Estate of Mesner

Annotate this Case
[Civ. No. 17766. Second Dist., Div. One. Sept. 1, 1950.]

Estate of JENNIE MESNER, Deceased. J. P. SINGER, Appellant, v. CHARLES W. CRADICK, Respondent.

COUNSEL

Clarence Hansen and Vernon S. Gray for Appellant.

Dailey S. Stafford for Respondent.

OPINION

DRAPEAU, J.

The executor of this estate received a bid of $79,500 for the property from Mr. and Mrs. Harry Gershan. He presented this bid to the probate court for confirmation. On the hearing which followed, Joseph P. Singer bid in open court $83,975 for the property, and it was sold and confirmed to him.

While in court, Mr. Singer signed a formal written bid, and deposited with the executor $8,500 to bind the bargain. Executor's deed was to follow upon payment of the balance of the purchase price. For the purpose of completing the transaction, Mr. Singer caused an escrow to be set up in a bank.

But he failed to pay the money due. And he petitioned the probate court to set aside the sale on the ground of fraud; also on the ground that the Gershans, without his knowledge had withdrawn their offer before the sale to him; and, therefore, the court was without jurisdiction to proceed.

The probate court vacated the order confirming the sale, and in the same order, directed that Mr. Singer was not entitled to return of the $8,500. The court made another and additional order, based upon Mr. Singer's petition, that he was not entitled to repayment of the $8,500.

Mr. Singer appeals from both of these orders.

In the same estate an order by the probate court directing the return of the deposit of Mr. and Mrs. Gershan was affirmed by this court. (Estate of Mesner, 95 Cal. App. 2d 265 [212 P.2d 267].)

Clerk's and reporter's transcripts and appellant's opening [99 Cal. App. 2d 321] brief are on file. Respondent moves to dismiss both appeals upon the ground that the orders are not appealable. In support of his proposition he cites: Probate Code, section 1240; Estate of O'Dea, 15 Cal. 2d 637 [104 P.2d 368]; Estate of Grussing, 15 Cal. App. 2d 11 [59 P.2d 152]; Estate of Ryker, 92 Cal. App. 2d 162 [206 P.2d 406]; Estate of Brady, 32 Cal. 2d 478 [196 P.2d 881].
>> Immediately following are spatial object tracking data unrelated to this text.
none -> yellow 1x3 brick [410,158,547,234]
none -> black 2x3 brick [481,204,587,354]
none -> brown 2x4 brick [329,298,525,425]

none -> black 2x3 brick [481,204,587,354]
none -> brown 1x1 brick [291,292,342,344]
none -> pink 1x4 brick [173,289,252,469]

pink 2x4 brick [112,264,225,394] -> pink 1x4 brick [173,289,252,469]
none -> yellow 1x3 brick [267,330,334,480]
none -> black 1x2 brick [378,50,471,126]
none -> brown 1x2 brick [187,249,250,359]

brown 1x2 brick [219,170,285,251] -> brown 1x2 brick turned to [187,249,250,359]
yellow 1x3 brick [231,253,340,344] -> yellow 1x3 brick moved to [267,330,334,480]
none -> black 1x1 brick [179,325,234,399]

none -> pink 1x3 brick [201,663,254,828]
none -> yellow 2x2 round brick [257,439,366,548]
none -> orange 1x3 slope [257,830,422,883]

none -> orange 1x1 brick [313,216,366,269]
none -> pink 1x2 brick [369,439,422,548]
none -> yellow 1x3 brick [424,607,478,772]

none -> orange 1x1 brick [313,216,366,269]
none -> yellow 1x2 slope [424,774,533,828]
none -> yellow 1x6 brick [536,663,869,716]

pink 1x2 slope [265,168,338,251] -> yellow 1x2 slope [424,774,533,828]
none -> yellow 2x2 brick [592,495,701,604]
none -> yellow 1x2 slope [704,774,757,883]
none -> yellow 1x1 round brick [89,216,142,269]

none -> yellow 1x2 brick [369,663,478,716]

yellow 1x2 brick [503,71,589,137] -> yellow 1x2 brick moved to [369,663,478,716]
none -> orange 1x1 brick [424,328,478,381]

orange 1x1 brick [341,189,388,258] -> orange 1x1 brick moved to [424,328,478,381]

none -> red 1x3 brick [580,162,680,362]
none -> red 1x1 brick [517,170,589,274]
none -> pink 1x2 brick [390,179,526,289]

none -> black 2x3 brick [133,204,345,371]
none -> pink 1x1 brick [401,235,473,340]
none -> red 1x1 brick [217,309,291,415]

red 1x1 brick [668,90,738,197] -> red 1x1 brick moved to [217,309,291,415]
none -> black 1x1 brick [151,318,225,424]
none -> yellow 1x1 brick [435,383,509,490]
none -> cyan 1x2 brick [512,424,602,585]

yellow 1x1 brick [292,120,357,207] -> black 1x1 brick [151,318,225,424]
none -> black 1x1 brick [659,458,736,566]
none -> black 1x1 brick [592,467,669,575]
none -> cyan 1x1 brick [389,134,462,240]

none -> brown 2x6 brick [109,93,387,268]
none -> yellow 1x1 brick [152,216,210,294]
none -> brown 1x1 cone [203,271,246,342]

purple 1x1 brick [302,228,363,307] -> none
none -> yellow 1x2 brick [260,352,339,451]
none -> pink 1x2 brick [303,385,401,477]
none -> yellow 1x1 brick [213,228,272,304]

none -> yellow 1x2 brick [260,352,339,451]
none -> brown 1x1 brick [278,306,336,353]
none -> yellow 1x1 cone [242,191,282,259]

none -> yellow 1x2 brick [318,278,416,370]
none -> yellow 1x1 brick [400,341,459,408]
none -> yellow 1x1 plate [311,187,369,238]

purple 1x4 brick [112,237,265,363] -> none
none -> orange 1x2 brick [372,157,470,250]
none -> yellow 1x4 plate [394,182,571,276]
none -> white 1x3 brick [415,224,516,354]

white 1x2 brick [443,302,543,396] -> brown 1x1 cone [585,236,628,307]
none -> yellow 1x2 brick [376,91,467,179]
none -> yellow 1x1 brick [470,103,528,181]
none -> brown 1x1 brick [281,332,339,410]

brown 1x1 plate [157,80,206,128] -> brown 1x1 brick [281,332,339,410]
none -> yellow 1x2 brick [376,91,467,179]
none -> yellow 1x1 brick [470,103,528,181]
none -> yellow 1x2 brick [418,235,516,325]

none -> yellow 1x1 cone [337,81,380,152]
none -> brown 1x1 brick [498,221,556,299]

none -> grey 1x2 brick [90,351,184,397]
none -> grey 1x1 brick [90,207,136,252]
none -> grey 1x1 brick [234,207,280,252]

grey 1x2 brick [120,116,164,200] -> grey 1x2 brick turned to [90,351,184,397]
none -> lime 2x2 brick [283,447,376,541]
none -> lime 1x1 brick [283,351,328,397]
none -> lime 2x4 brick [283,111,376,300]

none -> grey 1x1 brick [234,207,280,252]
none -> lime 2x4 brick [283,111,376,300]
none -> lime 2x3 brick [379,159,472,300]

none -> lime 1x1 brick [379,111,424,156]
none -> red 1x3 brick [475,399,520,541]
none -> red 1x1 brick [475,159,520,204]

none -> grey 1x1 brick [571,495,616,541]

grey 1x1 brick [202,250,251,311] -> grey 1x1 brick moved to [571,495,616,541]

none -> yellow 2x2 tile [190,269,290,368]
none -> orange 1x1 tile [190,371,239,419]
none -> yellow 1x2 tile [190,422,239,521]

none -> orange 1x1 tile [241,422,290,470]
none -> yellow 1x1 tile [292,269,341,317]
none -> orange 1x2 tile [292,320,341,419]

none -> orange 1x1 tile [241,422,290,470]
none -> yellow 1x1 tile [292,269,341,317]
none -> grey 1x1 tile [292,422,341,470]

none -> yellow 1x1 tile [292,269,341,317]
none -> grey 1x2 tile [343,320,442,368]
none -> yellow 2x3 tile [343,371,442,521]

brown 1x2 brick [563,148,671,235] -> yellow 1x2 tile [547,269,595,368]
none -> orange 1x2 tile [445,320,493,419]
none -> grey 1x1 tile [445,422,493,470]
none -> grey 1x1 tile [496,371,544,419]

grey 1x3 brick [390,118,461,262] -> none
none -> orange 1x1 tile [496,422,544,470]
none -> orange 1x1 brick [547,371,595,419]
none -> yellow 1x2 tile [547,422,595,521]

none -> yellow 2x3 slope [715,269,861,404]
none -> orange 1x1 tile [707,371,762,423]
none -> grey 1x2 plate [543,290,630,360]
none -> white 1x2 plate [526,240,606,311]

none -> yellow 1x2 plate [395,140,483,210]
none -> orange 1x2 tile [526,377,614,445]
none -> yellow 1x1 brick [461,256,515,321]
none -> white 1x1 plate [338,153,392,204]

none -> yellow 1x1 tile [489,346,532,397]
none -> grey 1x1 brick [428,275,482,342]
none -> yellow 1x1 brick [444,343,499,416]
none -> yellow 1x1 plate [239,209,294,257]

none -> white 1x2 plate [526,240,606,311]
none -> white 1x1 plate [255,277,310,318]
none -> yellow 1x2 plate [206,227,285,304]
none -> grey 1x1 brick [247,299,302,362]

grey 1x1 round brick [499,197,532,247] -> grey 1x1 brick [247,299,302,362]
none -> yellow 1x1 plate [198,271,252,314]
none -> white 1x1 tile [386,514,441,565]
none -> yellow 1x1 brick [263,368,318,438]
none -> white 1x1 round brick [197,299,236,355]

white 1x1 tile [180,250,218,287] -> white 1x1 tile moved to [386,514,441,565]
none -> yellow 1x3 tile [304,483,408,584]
[1a] While appealable orders in probate matters in general are only those enumerated in the statute (Estate of Hathaway, 111 Cal. 270 [43 P. 754], Estate of O'Dea, supra), and an order refusing to set aside an order of sale is not appealable (Estate of McCarty, 169 Cal. 708 [147 P. 941]), the rule has definite limitations. Orders in which a party litigant in probate proceedings has an interest are appealable. (Estate of Bradley, 168 Cal. 655 [144 P. 136].)

[2] And orders involving the construction of the proper exercise of the duties of an administrator are likewise appealable. Whenever an order involves such a construction, or whenever obedience thereto might subject the administrator to liability an appeal will lie. (Estate of Welch, 106 Cal. 427 [39 P. 805]; Estate of Exterstein, 2 Cal. 2d 13 [38 P.2d 151].)

[1b] If the order vacating the order of sale had stopped there, it would have been nonappealable. (Estate of McCarty, supra; Estate of Verwoert, 177 Cal. 488 [171 P. 105].) But when the order continued, and adjudged that $8,500 was forfeit it became appealable. [3] The appealability of an order is determined not from its form, but from its legal effect. (Estate of West, 162 Cal. 352 [122 P. 953].) To the extent that the order directs disposition of the $8,500 in controversy it made Mr. Singer an interested party, with the right of appeal.

The motion to dismiss both appeals is denied.

White, P. J., and Doran, J., concurred.